_EXERCISE GOAL_
Across the entries below, the lines containing "pixels" should be counted and only their number returned.

_RECORDS FOR THIS EXERCISE_
==*==

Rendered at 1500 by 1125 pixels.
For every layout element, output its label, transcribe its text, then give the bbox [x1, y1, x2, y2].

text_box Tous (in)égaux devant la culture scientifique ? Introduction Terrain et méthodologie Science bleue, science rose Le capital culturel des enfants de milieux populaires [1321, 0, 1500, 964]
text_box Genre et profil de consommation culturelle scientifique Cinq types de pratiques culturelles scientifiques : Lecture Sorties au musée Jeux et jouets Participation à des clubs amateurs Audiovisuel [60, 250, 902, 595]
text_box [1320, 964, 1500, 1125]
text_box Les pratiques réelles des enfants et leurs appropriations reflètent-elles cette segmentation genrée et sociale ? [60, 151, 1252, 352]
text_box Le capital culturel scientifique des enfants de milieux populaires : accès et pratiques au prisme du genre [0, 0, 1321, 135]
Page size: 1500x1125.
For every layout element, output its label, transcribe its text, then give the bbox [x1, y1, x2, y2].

==*==

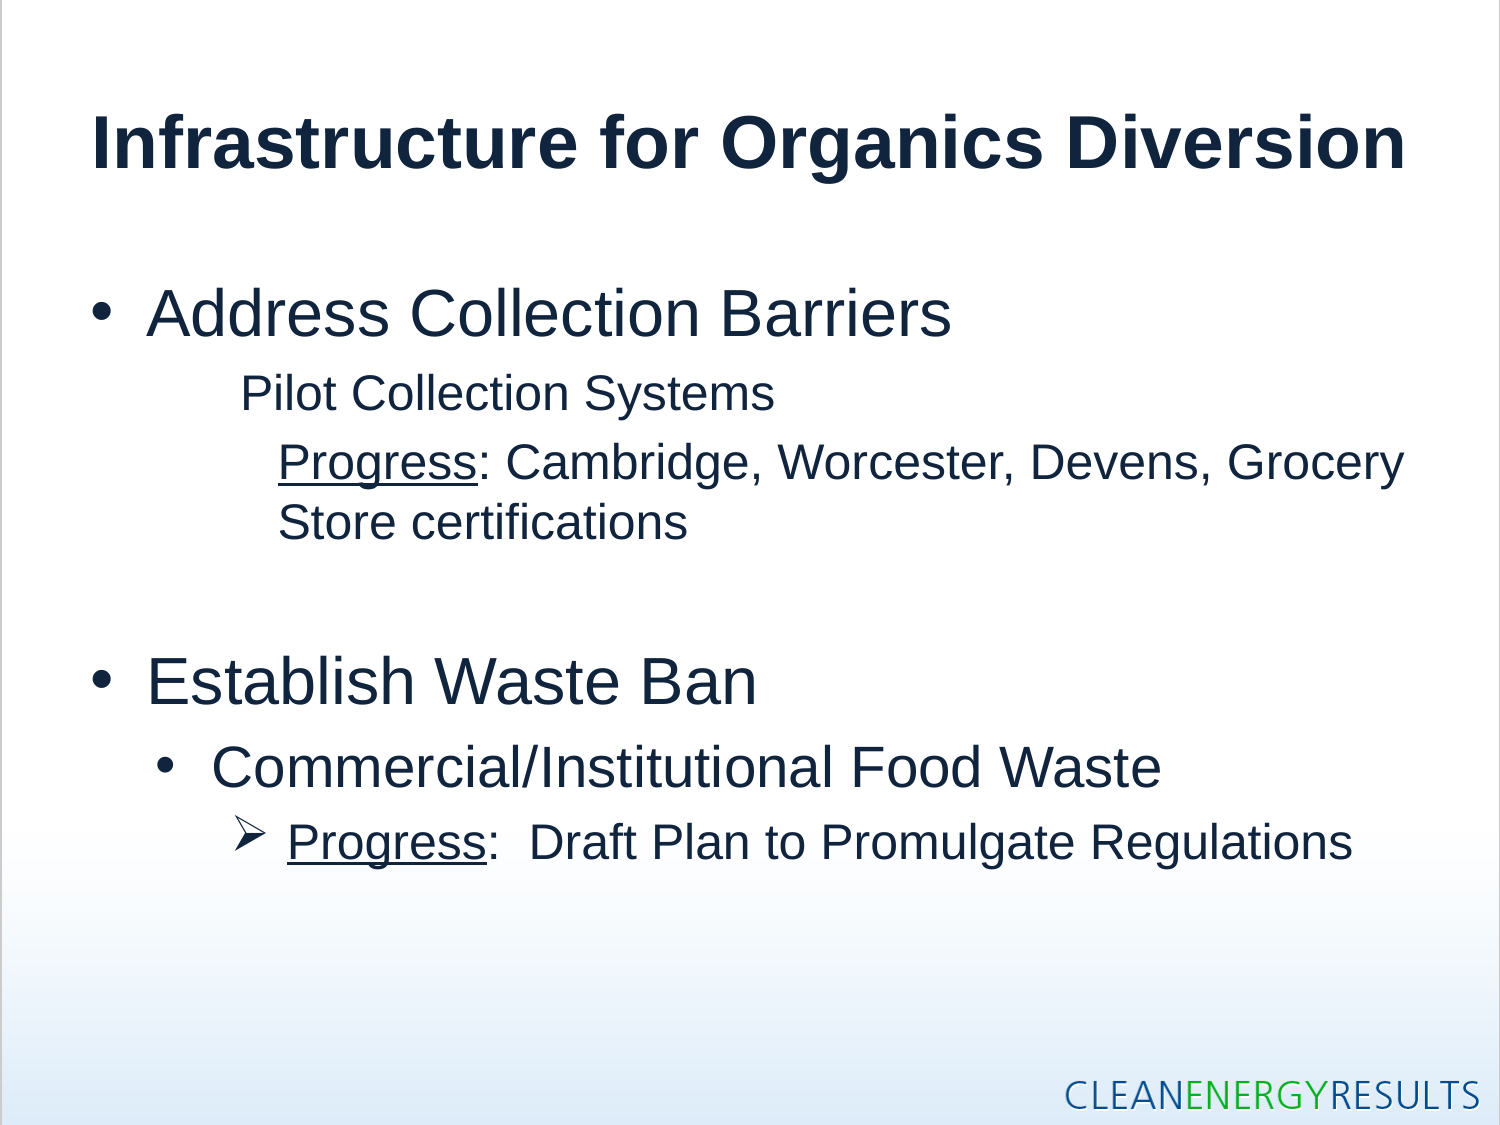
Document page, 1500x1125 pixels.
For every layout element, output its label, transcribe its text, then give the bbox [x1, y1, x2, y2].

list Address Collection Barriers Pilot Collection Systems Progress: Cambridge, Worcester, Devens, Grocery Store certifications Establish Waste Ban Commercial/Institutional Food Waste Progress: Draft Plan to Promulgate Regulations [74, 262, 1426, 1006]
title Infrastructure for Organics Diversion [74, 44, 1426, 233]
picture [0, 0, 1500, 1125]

==*==

_SOLVED EXERCISE_
2